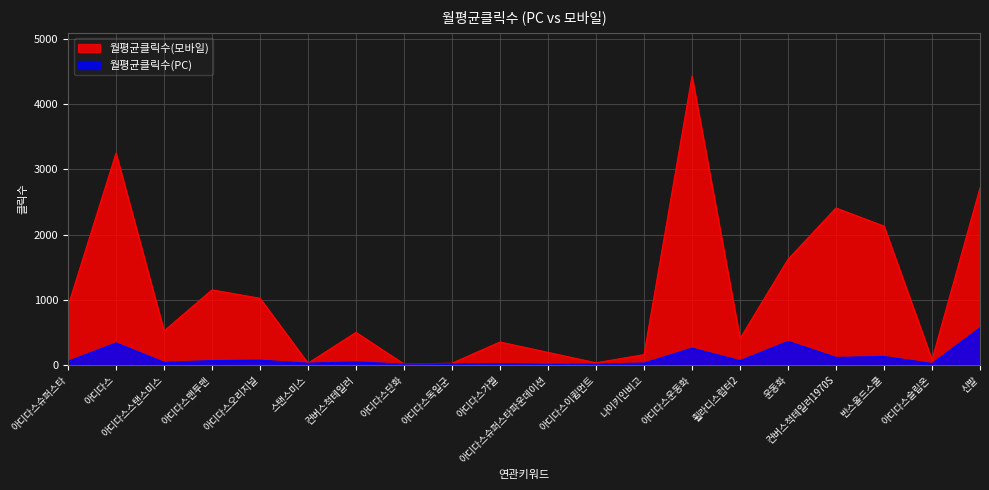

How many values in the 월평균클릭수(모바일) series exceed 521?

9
■ ■ ■ ■ ■
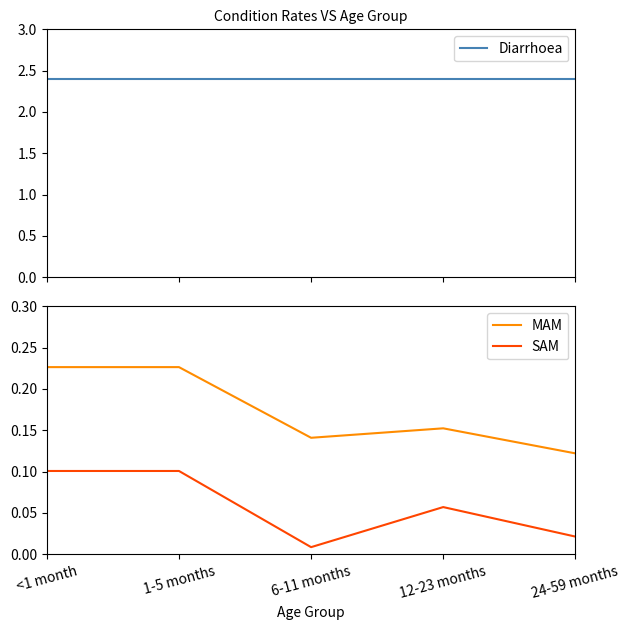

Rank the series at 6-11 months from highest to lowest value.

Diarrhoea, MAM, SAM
■ ■ ■ ■ ■
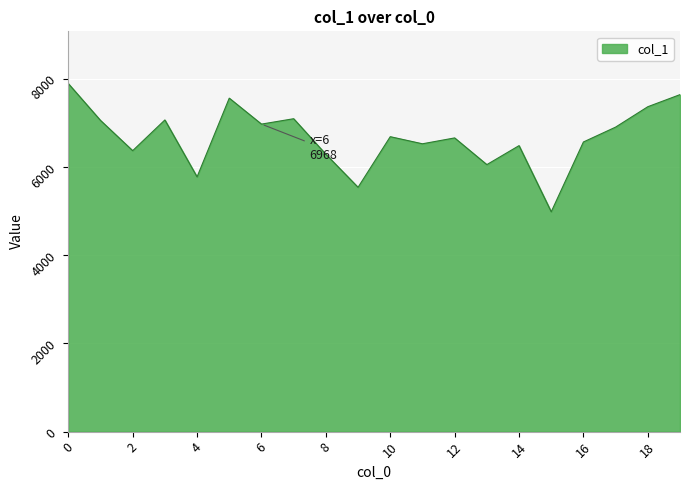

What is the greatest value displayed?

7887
■ ■ ■ ■ ■
→ Problem to solve
From the items above, pull out every line that contains the word "series" and copy each one unchanged.

→ Answer to this problem
How many values in the 월평균클릭수(모바일) series exceed 521?
Rank the series at 6-11 months from highest to lowest value.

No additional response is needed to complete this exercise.